We are introduced to the matriarch of the family Elisabeth, a slave from Virginia sold into a new plantation and taken from her husband and children. Here begins the story of the Cane River women, Suzette, Philomene and Emily. I was compelled to read every detail of their lives from slavery to freedom. I shared their heartbreak, joy, suffering and triumph, on the journey to freedom. The book paints a long lasting impression of the power of love and family. A book I will think of for a long time to come. I highly recommend you read this unforgettable book.
Wow!
I don't know if anyone could read this book and NOT feel somehow changed by it.
Although written as fiction, the documents, family histories and pictures give not-so-silent tribute to this REAL family, and their very real experiences. I found myself pouring over the pictures, flipping back frequently to put a face with a name, and thinking the whole time "It's like Lalita Tademy sat down and talked with her ancestors!"
I would love to see this book hit the "required reading" lists of high schools. It's a lesson in so many things, not the least of which is the author's tenacious search for details, documentation and something else...something hard to define...but it's almost like she slipped into a time machine and brought back the past for us. I can't wait for her next book! I feel like I've learned a more valuable lesson than any text book could have taught. I learned instead from Elisabeth, Philomene, and Emily.
Touching Work of Historical Fiction
Cane River is a novel that will give the reader so many different reasons to appreciate it. As with several of Oprah's picks, this is not one I probably would have pulled off the shelf on my own, but I'm so glad that I read it. Part of what makes this novel so special is that Lalita Tademy, who was a successful career woman at Sun Microsystems, gave up her high paying salary to research her geneaology. After tracing her family's history, and gathering as many photos and facts as she could, she wove the pieces together into this historical work of fiction creating Cane River. Similar to so many previous stories of slavery, reading this will make you ashamed at the history of our country and saddened at how these lives were torn apart and abused through slave trading & treatment. But what is most powerful in the story is the strength of these three generations of women-Suzette, Philomene & Emily; how they overcame adversity and pain and kept fighting for each new generation to live a better life, despite their own sadness.
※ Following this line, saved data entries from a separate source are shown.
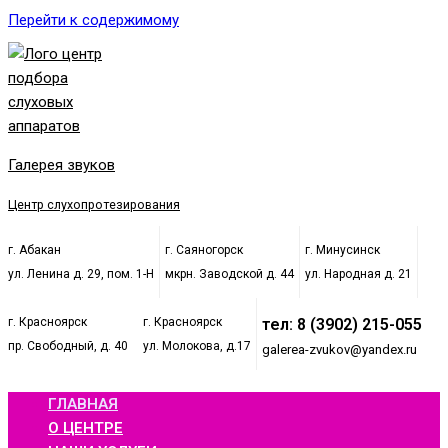
Перейти к содержимому
Галерея звуков
Центр слухопротезирования
г. Абакан
г. Саяногорск
г. Минусинск
ул. Ленина д. 29, пом. 1-Н
мкрн. Заводской д. 44
ул. Народная д. 21
г. Красноярск
г. Красноярск
тел: 8 (3902) 215-055
пр. Свободный, д. 40
ул. Молокова, д.17
galerea-zvukov@yandex.ru
ГЛАВНАЯ
О ЦЕНТРЕ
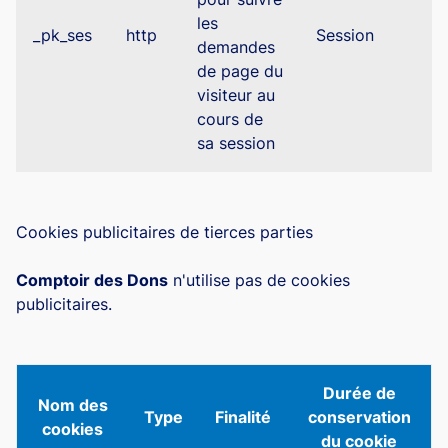
les
_pk_ses
http
Session
demandes
de page du
visiteur au
cours de
sa session
Cookies publicitaires de tierces parties
Comptoir des Dons
n'utilise pas de cookies
publicitaires.
Durée de
Nom des
Type
Finalité
conservation
cookies
du cookie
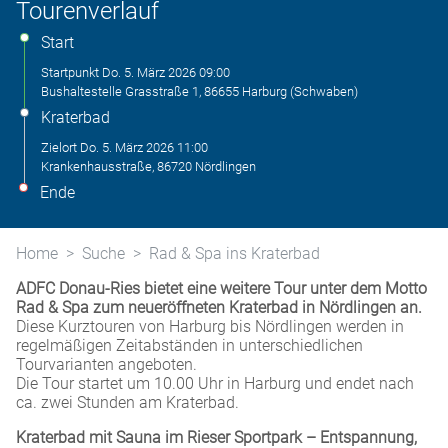
Tourenverlauf
Start
Startpunkt
Do. 5. März 2026
09:00
Bushaltestelle Grasstraße 1, 86655 Harburg (Schwaben)
Kraterbad
Zielort
Do. 5. März 2026
11:00
Krankenhausstraße, 86720 Nördlingen
Ende
Home
Suche
Rad & Spa ins Kraterbad
ADFC Donau-Ries bietet eine weitere Tour unter dem Motto
Rad & Spa zum neueröffneten Kraterbad in Nördlingen an.
Diese Kurztouren von Harburg bis Nördlingen werden in
regelmäßigen Zeitabständen in unterschiedlichen
Tourvarianten angeboten.
Die Tour startet um 10.00 Uhr in Harburg und endet nach
ca. zwei Stunden am Kraterbad.
Kraterbad mit Sauna im Rieser Sportpark – Entspannung,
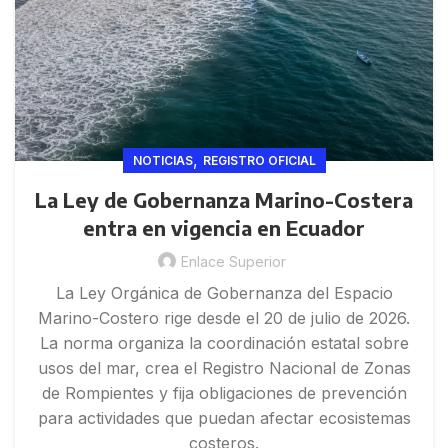
,
NOTICIAS
REGISTRO OFICIAL
La Ley de Gobernanza Marino-Costera
entra en vigencia en Ecuador
Enlace Superior
La Ley Orgánica de Gobernanza del Espacio
Marino-Costero rige desde el 20 de julio de 2026.
La norma organiza la coordinación estatal sobre
usos del mar, crea el Registro Nacional de Zonas
de Rompientes y fija obligaciones de prevención
para actividades que puedan afectar ecosistemas
costeros.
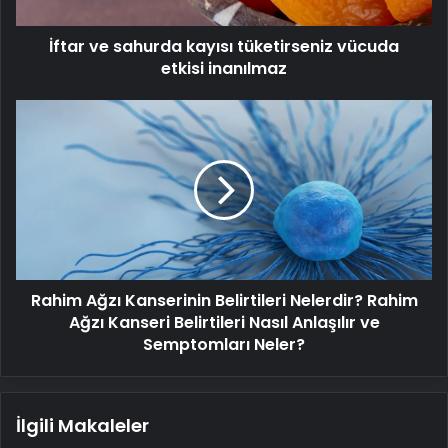
inanılmaz
İftar ve sahurda kayısı tüketirseniz vücuda
etkisi inanılmaz
Rahim
Ağzı
Kanserinin
Belirtileri
Nelerdir?
Rahim
Ağzı
Kanseri
Belirtileri
Rahim Ağzı Kanserinin Belirtileri Nelerdir? Rahim
Nasıl
Anlaşılır
Ağzı Kanseri Belirtileri Nasıl Anlaşılır ve
ve
Semptomları Neler?
Semptomları
Neler?
İlgili Makaleler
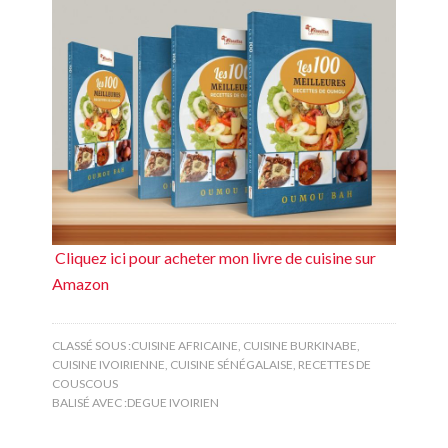
Cliquez ici pour acheter mon livre de cuisine sur
Amazon
CLASSÉ SOUS :
CUISINE AFRICAINE
,
CUISINE BURKINABE
,
CUISINE IVOIRIENNE
,
CUISINE SÉNÉGALAISE
,
RECETTES DE
COUSCOUS
BALISÉ AVEC :
DEGUE IVOIRIEN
This novel explores each of these inspiring ladies lives, the men in their lives & their families. It explores issues such as racism, both white vs. black as well as racism within the black community (light coloring vs. dark coloring). It examines the consequences of inter-racial relationship as well as how slaves were handled and treated. How can a person own a slave, but in some way feel the slave is part of the family? One can't help but feel how simple our lives are today compared with all of the hardships these women faced. The sacrifices that family will make for one another is truly remarkable. Tademy did a fantastic job in recreating her family's history and sewing it into an incredible story.